Seeing is believing: even though what you see is not necessarily what you get – psychological factors in perception

Paul Chance

Seeing Is Believing Even though what you see is not necessarily what you get.

SEEING IS BELIEVING, so they say. What they mean is that you can believe what you see for yourself, whereas you can’t always trust what others tell you. After all, if you can’t trust your own eyes, what can you trust?

But our eyes do deceive us from time to time. All of us are now and then fooled into seeing one thing, when something else is actually present. Just how we see that something else is quite a mystery, but psychologists have shown that the human factor plays a large role.

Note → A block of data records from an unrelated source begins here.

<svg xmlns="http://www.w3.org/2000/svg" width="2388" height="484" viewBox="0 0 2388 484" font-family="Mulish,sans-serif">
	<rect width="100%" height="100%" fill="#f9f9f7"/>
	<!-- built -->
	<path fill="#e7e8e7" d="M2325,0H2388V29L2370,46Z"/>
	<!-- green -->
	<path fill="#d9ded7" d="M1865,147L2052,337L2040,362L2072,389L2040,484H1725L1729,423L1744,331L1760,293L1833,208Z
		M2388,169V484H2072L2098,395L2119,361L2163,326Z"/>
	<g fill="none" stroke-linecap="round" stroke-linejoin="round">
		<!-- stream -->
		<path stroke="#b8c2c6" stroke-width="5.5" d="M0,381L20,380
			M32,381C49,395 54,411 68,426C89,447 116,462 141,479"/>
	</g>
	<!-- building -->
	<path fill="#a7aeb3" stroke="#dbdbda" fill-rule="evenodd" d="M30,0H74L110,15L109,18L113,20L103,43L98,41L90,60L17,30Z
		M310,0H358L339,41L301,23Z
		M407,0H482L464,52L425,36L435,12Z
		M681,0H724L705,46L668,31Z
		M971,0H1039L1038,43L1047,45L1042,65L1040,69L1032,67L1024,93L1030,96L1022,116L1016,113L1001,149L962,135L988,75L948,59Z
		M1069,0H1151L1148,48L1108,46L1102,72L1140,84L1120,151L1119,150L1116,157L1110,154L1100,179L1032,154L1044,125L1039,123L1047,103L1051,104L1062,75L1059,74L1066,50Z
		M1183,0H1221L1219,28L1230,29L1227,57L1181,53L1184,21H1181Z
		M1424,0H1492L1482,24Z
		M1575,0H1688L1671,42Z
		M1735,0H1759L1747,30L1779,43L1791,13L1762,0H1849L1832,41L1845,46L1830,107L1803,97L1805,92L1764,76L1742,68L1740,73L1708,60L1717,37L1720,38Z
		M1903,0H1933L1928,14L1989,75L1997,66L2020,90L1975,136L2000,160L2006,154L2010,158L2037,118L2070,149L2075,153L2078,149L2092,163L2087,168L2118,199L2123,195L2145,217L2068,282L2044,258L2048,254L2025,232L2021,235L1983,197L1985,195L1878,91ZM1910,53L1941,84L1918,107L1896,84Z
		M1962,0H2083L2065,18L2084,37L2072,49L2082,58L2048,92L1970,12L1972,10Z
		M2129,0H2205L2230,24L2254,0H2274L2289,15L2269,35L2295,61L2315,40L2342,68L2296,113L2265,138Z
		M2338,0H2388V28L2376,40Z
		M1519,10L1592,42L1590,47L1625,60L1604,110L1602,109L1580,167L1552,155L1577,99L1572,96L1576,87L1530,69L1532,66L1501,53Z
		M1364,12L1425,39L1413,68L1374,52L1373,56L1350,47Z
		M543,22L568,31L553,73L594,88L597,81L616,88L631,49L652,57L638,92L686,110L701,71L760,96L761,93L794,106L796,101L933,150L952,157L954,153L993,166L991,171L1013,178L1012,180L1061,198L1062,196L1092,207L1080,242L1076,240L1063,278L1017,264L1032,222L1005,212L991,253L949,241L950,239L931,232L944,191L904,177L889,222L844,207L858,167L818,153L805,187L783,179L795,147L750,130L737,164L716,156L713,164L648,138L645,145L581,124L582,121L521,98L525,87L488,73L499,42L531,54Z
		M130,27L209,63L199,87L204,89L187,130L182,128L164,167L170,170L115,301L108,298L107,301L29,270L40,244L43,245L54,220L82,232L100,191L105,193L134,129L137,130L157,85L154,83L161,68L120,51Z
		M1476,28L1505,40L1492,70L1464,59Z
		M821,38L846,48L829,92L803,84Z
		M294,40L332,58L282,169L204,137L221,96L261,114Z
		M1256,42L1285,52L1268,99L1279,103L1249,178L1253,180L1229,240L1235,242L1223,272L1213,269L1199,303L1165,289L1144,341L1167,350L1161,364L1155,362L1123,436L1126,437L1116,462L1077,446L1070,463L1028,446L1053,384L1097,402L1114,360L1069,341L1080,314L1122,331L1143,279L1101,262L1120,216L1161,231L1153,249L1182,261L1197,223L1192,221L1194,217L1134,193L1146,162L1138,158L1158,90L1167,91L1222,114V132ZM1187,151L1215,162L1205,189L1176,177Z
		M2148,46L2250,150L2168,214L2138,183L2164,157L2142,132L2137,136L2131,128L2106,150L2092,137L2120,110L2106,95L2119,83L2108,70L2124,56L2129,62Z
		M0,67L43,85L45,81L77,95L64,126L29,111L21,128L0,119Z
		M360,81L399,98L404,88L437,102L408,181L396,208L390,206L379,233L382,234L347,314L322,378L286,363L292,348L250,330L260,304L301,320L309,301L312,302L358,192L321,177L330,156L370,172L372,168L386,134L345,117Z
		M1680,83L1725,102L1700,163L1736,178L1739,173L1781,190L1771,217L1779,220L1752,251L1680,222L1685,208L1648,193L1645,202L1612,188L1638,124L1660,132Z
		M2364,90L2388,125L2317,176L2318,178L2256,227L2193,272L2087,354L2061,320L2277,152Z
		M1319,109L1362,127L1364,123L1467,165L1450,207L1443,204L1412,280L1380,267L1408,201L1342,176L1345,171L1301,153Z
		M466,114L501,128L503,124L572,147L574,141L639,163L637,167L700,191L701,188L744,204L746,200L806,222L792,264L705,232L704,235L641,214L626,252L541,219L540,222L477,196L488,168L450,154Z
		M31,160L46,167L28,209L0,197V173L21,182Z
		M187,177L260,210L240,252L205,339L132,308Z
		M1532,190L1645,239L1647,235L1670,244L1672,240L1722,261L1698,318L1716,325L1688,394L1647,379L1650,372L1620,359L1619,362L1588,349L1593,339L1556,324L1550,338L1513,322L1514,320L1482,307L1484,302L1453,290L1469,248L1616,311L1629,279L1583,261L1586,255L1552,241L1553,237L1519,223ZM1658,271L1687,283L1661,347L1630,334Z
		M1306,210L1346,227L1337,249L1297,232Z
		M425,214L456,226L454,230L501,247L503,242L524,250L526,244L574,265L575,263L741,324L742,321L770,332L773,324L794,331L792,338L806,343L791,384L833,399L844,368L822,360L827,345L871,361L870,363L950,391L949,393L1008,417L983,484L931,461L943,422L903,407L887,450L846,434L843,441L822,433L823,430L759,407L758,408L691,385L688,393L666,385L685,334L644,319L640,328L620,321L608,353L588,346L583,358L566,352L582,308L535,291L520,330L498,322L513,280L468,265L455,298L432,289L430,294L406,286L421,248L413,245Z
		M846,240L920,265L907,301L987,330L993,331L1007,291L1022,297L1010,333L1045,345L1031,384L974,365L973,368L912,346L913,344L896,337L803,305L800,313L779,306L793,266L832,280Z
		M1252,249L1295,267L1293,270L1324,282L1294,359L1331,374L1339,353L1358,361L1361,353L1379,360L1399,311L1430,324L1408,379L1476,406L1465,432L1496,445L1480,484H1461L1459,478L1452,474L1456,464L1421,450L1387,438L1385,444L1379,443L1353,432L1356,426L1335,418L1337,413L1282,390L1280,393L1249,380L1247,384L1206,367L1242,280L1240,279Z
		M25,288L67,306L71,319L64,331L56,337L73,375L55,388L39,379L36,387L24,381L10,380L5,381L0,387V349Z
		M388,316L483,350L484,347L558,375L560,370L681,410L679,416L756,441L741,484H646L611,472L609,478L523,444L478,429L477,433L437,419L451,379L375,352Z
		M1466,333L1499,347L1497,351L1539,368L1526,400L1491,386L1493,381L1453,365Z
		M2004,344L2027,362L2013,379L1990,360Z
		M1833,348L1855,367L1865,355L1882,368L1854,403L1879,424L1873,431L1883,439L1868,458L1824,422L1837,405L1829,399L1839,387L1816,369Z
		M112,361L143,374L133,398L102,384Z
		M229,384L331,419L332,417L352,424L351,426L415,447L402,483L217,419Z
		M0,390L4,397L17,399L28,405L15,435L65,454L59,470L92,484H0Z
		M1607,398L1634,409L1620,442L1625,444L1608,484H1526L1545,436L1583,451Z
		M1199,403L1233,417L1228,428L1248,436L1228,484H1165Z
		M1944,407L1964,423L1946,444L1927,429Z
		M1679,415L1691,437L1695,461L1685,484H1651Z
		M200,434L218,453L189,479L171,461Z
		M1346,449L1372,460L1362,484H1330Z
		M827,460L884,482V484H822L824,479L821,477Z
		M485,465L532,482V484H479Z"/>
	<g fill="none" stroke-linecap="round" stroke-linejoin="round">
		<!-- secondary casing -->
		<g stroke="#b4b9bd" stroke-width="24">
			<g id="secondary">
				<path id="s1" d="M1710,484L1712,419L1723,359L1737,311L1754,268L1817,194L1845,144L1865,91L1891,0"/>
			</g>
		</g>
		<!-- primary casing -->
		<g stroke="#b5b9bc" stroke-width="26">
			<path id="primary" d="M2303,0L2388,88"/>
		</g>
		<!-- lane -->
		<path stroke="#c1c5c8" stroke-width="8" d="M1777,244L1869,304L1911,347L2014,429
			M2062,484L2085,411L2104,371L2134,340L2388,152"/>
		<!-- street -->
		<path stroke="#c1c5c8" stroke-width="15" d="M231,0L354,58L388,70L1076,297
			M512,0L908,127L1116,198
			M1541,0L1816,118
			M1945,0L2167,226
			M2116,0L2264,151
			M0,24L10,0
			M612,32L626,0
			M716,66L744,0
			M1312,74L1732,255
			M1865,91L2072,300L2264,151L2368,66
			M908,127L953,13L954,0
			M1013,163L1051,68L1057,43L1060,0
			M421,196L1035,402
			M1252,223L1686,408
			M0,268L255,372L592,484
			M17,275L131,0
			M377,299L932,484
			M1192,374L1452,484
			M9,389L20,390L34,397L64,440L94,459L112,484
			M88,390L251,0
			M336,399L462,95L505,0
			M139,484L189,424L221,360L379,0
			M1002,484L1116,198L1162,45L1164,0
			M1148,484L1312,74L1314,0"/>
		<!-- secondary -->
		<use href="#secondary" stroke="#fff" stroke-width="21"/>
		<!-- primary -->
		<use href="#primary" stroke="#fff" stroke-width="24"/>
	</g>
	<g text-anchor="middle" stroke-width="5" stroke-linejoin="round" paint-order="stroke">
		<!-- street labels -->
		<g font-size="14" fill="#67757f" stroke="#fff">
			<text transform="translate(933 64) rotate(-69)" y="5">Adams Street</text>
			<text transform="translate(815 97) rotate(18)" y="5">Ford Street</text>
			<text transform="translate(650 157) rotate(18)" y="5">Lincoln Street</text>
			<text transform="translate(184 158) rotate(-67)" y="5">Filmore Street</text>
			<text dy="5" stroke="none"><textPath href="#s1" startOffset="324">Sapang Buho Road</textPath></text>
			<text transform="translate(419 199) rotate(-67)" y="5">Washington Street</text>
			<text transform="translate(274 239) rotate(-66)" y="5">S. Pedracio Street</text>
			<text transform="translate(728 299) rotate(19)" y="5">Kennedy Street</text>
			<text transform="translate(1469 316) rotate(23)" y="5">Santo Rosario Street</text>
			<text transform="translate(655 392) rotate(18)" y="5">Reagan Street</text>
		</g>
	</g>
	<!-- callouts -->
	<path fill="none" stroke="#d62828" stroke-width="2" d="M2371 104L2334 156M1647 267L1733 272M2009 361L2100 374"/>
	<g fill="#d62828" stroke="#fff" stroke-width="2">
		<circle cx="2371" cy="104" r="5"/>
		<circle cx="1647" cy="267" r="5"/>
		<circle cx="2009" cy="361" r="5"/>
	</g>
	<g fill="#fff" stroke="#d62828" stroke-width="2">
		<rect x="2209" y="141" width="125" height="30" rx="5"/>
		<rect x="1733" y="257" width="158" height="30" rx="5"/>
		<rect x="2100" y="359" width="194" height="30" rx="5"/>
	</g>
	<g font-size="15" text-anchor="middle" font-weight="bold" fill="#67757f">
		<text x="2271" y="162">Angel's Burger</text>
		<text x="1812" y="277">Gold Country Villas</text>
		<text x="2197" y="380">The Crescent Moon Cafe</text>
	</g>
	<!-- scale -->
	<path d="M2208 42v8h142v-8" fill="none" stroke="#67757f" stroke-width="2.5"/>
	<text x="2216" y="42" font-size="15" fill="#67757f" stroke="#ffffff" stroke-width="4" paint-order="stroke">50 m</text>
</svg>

One thing that affects our vision is motivation. Several studies have shown that hunger, for instance, affects perception. In one study researchers showed sailors some ambiguous figures and asked them what they saw. Sailors who hadn’t had anything to eat for many hours saw with their bellies. To them, an elongated ink smudge was a fork, a swirl a fried onion. This intelligence will come as no surprise to dieters, who are used to mistaking a rose vase for a strawberry soda and live in a world filled with objects that momentarily disguise themselves as hot fudge sundaes and Snickers bars.

Another kind of hunger also makes us see what isn’t there. “Twenty times a day,” wrote psychologist William James in 1892, “the lover, perambulating the streets with his preoccupied fancy, will think he perceives his idol’s bonnet before him.” The fact that lovers see differently from the rest of us is also illustrated by the expression, “Love is blind.” No optician can correct this malady, but marriage sometimes effects a cure.

Poverty is another kind of motivational state that affects perception. In a classic study, Jerome Bruner and Cecile Goodman showed children circles of various sizes and asked them to pick those that were the same sizes as certain coins. The children consistently overestimated the sizes of the coins, but poor children chose circles that were much too large. A quarter looks bigger to the poor than it does to the wealthy. One wonders if rich children would show the same bias toward hundred dollar bills.

Past learning also affects our vision. For instance, the chances are good that you did not notice the typographical error in the previous sentence. People regularly see words spelled correctly when in fact they are not. This is the so-called “proofreader’s illusion,” merely one example of the principle that what we know affects what we see, a principle that gives new meaning to the expression “Seeing is believing.”

It’s surprising how much influence our beliefs have on what we see. In another famous experiment, Bruner and Leo Postman flashed pictures of playing cards on a screen for brief periods. Some of the cards were ordinary, but some had colors opposite to their suit, such as a black six of hearts or a red two of spades. Oddly enough, the bizarre cards didn’t trouble the students. To them, the black six of hearts was either a perfectly ordinary black six of spades or an equally ordinary red six of hearts. When the students got to see the cards a bit longer, they saw a kind of compromise: A red three of spades became purple.

What we see in other people’s faces also depends upon what we know, or think we know, about people. When researchers showed people a set of photographic portraits and asked them to set aside those of Jews, the guesses were not very accurate. The researchers found that those who were anti-Semitic weren’t any better at the task than others, but they set aside more photographs. To their prejudiced eyes, more people looked Jewish.

These experiments are interesting, but the real importance of understanding the psychological factors in perception is better seen outside the laboratory. On July 3, 1988, United States sailors shot down a civilian aircraft, killing 290 people. There was apparently no failure in radar equipment. How, then, could sailors have watched a radar screen and seen a plane descending, as if for attack, when in fact the instrument showed the plane was climbing? Seeing is believing.